[Limb landmark coordinates]
* * * *

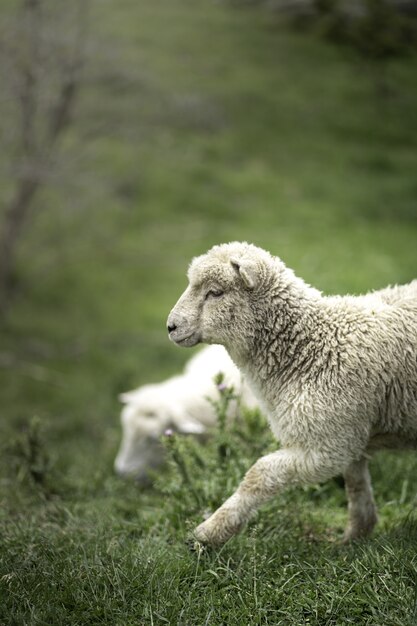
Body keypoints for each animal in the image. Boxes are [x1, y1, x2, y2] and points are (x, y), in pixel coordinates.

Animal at [167, 241, 416, 544]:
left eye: (215, 292)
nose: (171, 327)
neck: (311, 347)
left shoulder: (326, 446)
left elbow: (259, 474)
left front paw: (209, 533)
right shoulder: (346, 432)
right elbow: (355, 484)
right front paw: (355, 536)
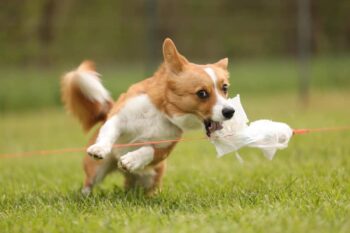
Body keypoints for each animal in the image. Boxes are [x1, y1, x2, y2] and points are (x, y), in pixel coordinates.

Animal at [60, 38, 235, 195]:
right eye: (202, 93)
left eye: (225, 88)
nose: (230, 111)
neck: (162, 113)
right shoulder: (118, 119)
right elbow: (110, 132)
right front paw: (100, 148)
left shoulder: (163, 149)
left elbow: (148, 149)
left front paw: (131, 160)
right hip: (96, 169)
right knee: (89, 183)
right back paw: (85, 196)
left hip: (152, 176)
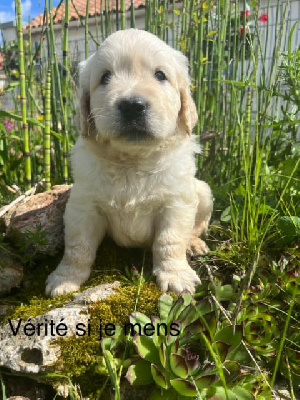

* * * *

=== Exercise brief ===
In the records, locate each line holding the string "front" and copy it.

=== Solution to this exercise ===
left front paw: (209, 533)
right front paw: (355, 536)
right front paw: (100, 148)
left front paw: (131, 160)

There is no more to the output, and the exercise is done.